I assumed the silvertop was still like that, but for years have bought only the calcium-enriched healthy green stuff... so wouldn't know.

As for your clotted cream, by the sound of the recipe, you could make that yourself..?
Laura (43)
407800 2005-11-26 17:59:00 I didn't realise there were so many brain washed wowsers in this forum.
Butter is good. Proper butter is just pure cream with added salt. Great taste and is a natural healthy food. I have eaten about a pound of it per week for over seventy years and still love it. Plastered on toast and scones. Even use it for frying.
Margarine is is a concoction of various chemicals.
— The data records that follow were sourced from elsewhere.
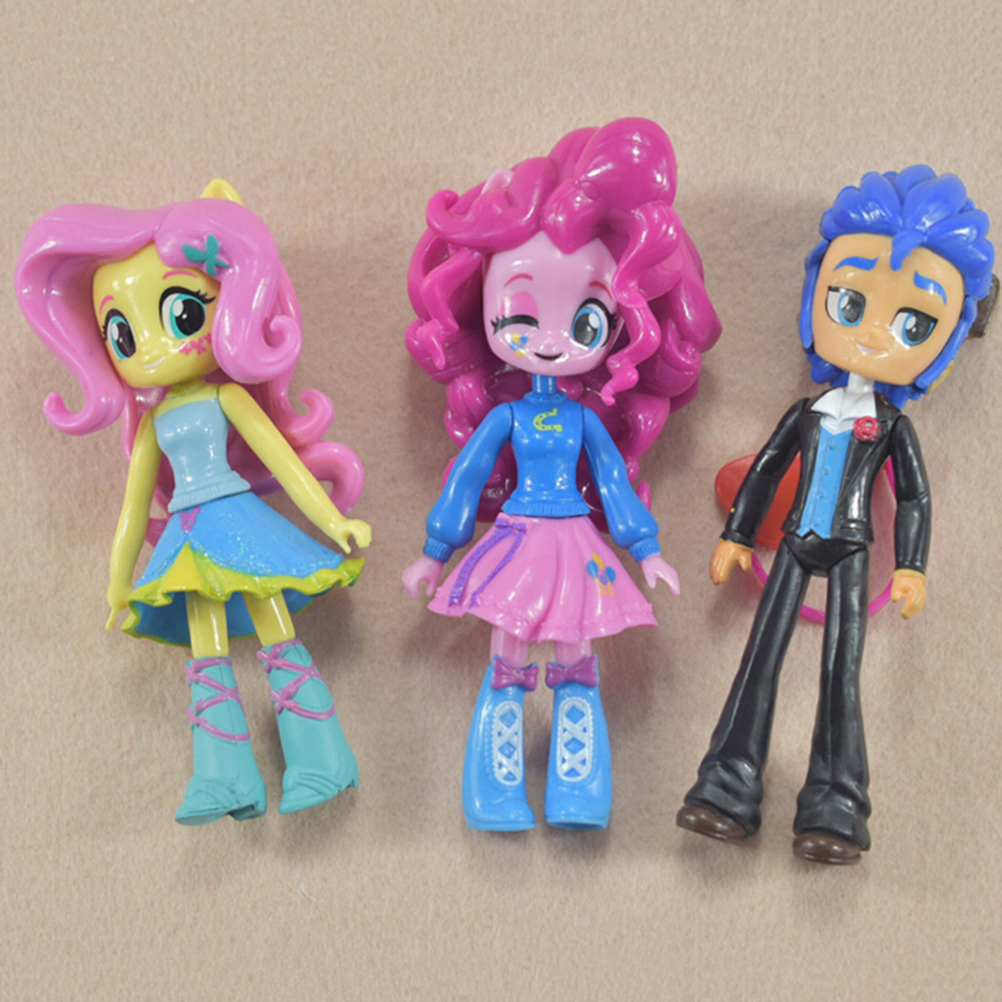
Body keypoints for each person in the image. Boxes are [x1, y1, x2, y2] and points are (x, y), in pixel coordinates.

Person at [17, 180, 371, 825]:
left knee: (274, 628)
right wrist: (119, 581)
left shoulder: (224, 397)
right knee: (205, 652)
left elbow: (285, 465)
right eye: (123, 335)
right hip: (188, 532)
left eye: (180, 315)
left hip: (235, 517)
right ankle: (224, 777)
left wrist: (333, 519)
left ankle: (322, 759)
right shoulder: (153, 426)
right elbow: (134, 509)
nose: (150, 349)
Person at [403, 119, 721, 830]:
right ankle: (496, 790)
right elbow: (466, 478)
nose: (549, 343)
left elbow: (611, 483)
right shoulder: (506, 418)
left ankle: (579, 789)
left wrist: (646, 549)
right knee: (509, 658)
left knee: (576, 659)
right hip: (517, 536)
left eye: (584, 324)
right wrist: (435, 550)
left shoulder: (583, 422)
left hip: (574, 538)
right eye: (519, 314)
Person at [677, 166, 995, 863]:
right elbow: (766, 469)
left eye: (911, 323)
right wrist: (737, 534)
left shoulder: (891, 426)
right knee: (758, 660)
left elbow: (914, 497)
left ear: (945, 340)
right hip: (795, 541)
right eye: (850, 303)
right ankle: (727, 783)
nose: (875, 334)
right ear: (815, 296)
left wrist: (911, 566)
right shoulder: (808, 412)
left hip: (851, 547)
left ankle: (837, 800)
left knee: (839, 671)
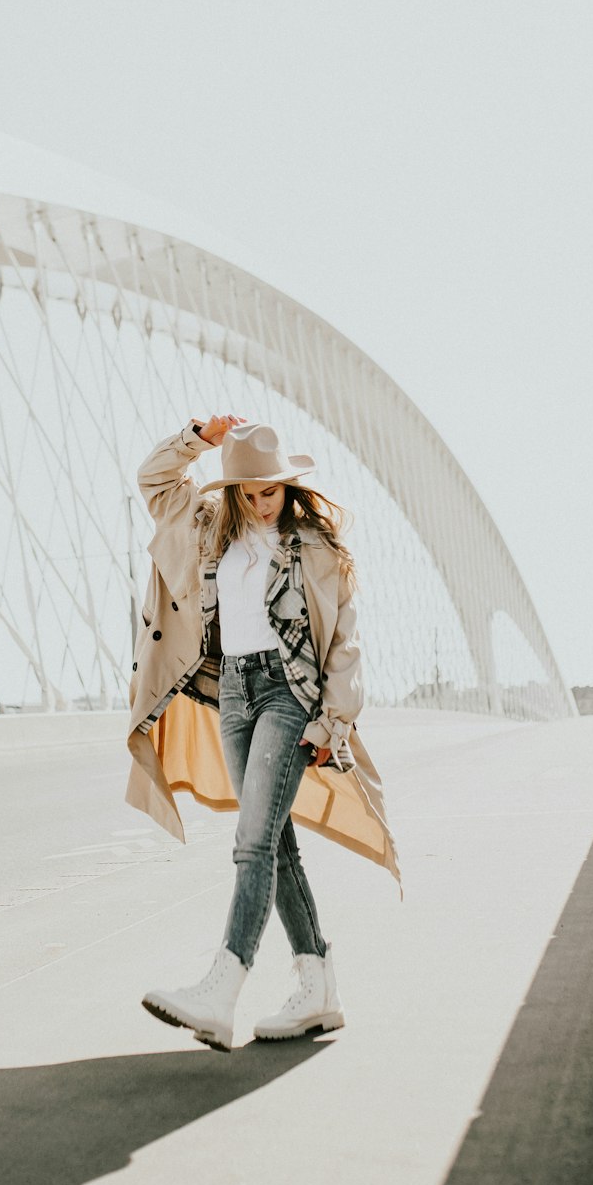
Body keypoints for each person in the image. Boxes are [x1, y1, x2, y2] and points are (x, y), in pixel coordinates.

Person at [126, 415, 399, 1052]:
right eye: (245, 491)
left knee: (252, 843)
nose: (258, 501)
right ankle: (318, 988)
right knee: (278, 846)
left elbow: (344, 644)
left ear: (288, 485)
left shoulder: (315, 548)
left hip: (287, 694)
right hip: (233, 696)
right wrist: (198, 437)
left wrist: (333, 720)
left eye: (268, 490)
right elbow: (154, 479)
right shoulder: (206, 529)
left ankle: (221, 991)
Anyone who eats it is slightly mental.
Today if doctors can't diagnose an illness they blame the first thing they can think of. All of a sudden butter, milk, and numerous other foods have become "bad for you". And the part that amuses me is that hoards of idiots believe them.
Then manufacturers get on the band wagon and start producing their so called health foods. Milk with god knows what added, artificial spreads etc.etc. All ,of course at some fancy price. And the suckers follow along and buy the rubbish.
And the biggest joke of the lot. Organic vegetables.
And another interesting thing. Hospitals. When I was young half the hospital beds were empty. If you needed one there was one for you. Today you sit on an endless waiting list where they hope you will die while waiting.
Perhaps it's the chemical foods people stuff down their throats.

WAKE UP!
JJJJJ (528)
407801 2005-11-26 19:36:00 Hehe. Have to say my Grandpa died at about 86, He ate all the "bad" things. Dripping on toast, butter, and used to put salt all over his porridge. He wasn't fat and didn't die of any of hose illnesses supposedly connected with food either.

I think its just common sense, it comes down to activity. Don't do any and then you get problems. Look at all those kids being driven to school now.